Foreclosure program seeks volunteer attorneys to help homeowners

By James Kelly | June 04, 2009 03:19PM

The Federal Reserve Bank of New York and the City Bar Justice Center are working to recruit more attorneys to volunteer to save New York City homeowners from foreclosure.

The joint effort, called the Lawyers’ Foreclosure Intervention Network, turned one year old last Thursday, and officials from the Fed and the city’s Bar, as well as attorneys from the city’s biggest law firms and financial institutions, gathered to discuss strategies to recruit more lawyers to the program, particularly from large law firms, where participation has been almost non-existent.

The program calls on volunteer attorneys to help homeowners in the five boroughs facing foreclosure, typically by negotiating with lenders to establish lower mortgage payments that the resident can afford.  

In the past year, the two-person team, consisting of a director and a project coordinator, has interviewed close to 130 homeowners facing foreclosure in the five boroughs — but chiefly those in Brooklyn, Queens and the Bronx — and has assigned volunteer attorneys to 80 of these cases. The cases involve homeowners in default on primary mortgages and refinances, some of whom were the victims of fraud.  

The program, which is funded chiefly by the Federal Reserve Bank, and receives other resources — including office space and stationery — from the Bar, is giving its third free training session for the program June 17 and 18. The course offers 12 continuing legal education credits, and requires, in exchange, that trainees represent at least one client pro bono.  

June attendance is expected to be significantly lower than other periods.

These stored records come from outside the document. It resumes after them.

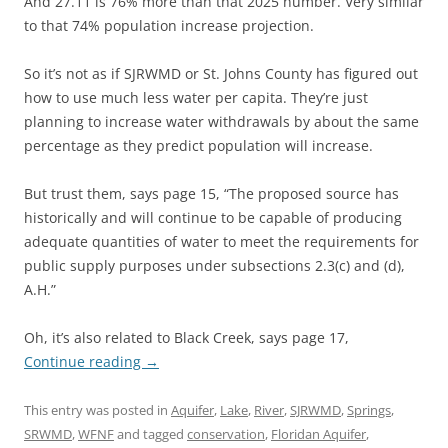
And 27.11 is 76% more than that 2025 number. Very similar
to that 74% population increase projection.
So it’s not as if SJRWMD or St. Johns County has figured out
how to use much less water per capita. They’re just
planning to increase water withdrawals by about the same
percentage as they predict population will increase.
But trust them, says page 15, “The proposed source has
historically and will continue to be capable of producing
adequate quantities of water to meet the requirements for
public supply purposes under subsections 2.3(c) and (d),
A.H.”
Oh, it’s also related to Black Creek, says page 17,
Continue reading
→
This entry was posted in
Aquifer
,
Lake
,
River
,
SJRWMD
,
Springs
,
SRWMD
,
WFNF
and tagged
conservation
,
Floridan Aquifer
,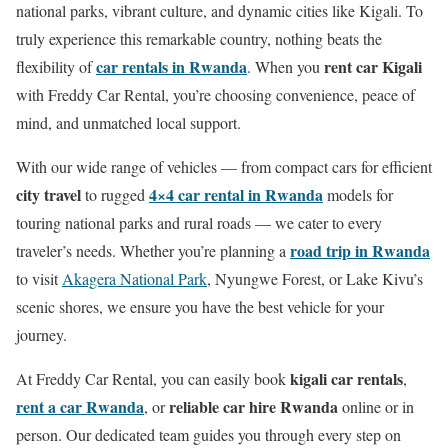
national parks, vibrant culture, and dynamic cities like Kigali. To
truly experience this remarkable country, nothing beats the
car rentals in Rwanda
rent car Kigali
flexibility of
. When you
with Freddy Car Rental, you’re choosing convenience, peace of
mind, and unmatched local support.
With our wide range of vehicles — from compact cars for efficient
city travel
4×4 car rental in Rwanda
to rugged
models for
touring national parks and rural roads — we cater to every
road trip in Rwanda
traveler’s needs. Whether you’re planning a
to visit
Akagera National Park
, Nyungwe Forest, or Lake Kivu’s
scenic shores, we ensure you have the best vehicle for your
journey.
kigali car rentals
At Freddy Car Rental, you can easily book
,
rent a car Rwanda
reliable car hire Rwanda
, or
online or in
person. Our dedicated team guides you through every step on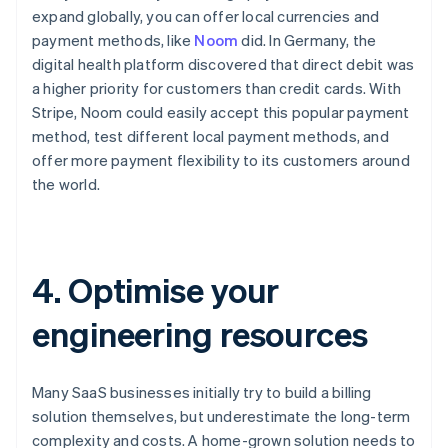
expand globally, you can offer local currencies and
payment methods, like
Noom
did. In Germany, the
digital health platform discovered that direct debit was
a higher priority for customers than credit cards. With
Stripe, Noom could easily accept this popular payment
method, test different local payment methods, and
offer more payment flexibility to its customers around
the world.
4. Optimise your
engineering resources
Many SaaS businesses initially try to build a billing
solution themselves, but underestimate the long-term
complexity and costs. A home-grown solution needs to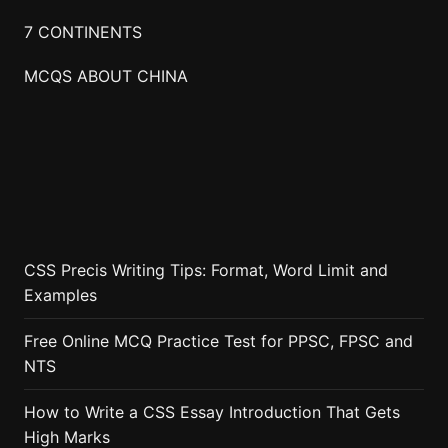
7 CONTINENTS
MCQS ABOUT CHINA
CSS Precis Writing Tips: Format, Word Limit and
Examples
Free Online MCQ Practice Test for PPSC, FPSC and
NTS
How to Write a CSS Essay Introduction That Gets
High Marks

Enrollment for this month is currently around 40, according to Lynn Armentrout, director of the Lawyers’ Foreclosure Intervention Network, which would make attendance significantly lower than the enrollment of about 125 lawyers last June, and 248 in October.

“In October, when the economy was tanking, we had a huge enrollment,” Armentrout said. “And now that the dust has settled and there isn’t the same impending disaster there was in the fall, it’s a little bit slower.”

So far, only two mid-sized firms, with over 30 lawyers, have participated: Golenbock Eiseman Assor Bell & Peskoe and Kasowitz, Benson, Torres & Friedman. Of the city’s largest firms, with over 100 attorneys, Orrick, Herrington & Sutcliffe is the only one to contribute attorneys.

The biggest reason large firms aren’t getting involved in the program, according to those who attended last week’s meeting, are so-called “positional conflicts.”  

“They don’t want to represent cases that are adverse to financial institutions, because they want the business of the financial institutions,” Armentrout said.  

Michael Campbell, assistant vice president of the Federal Reserve Bank, enumerated several potential remedies put on the table last week to boost involvement, including the possibility of having the in-house counsel at the banks themselves participate in the program. In this scenario, a lawyer from one financial institution would represent a homeowner in a foreclosure case in which another financial institution is the lender.  

Another option would be the temporary replacement of big-firm attorneys to other firms — smaller firms not likely to pick up banks as clients — for the duration of the case’s proceedings. This way a major law firm’s attorney can do pro bono work on behalf of a homeowner without damaging the potential business relations of their own company.

Campbell said that he and Armentrout planned to begin opening their doors for more specific discussions with the large firms, and begin making visits, to try to see on a case-by-case basis which companies would be best suited for which cases. After finding a good fit, he said, they could mitigate positional conflicts by having the bank asked, hypothetically, without knowing the candidate firm, if the type of case would affect their business relationship.

Campbell conceded, however, that “[the positional conflict] problem is going to remain unless there is some anonymity for the law firms. So I’m not sure how viable those options are going to be.”

For her part, with respect to increased participation from big law firms, Armentrout said: “I would like to say that hope springs eternal, but I’m not holding my breath.”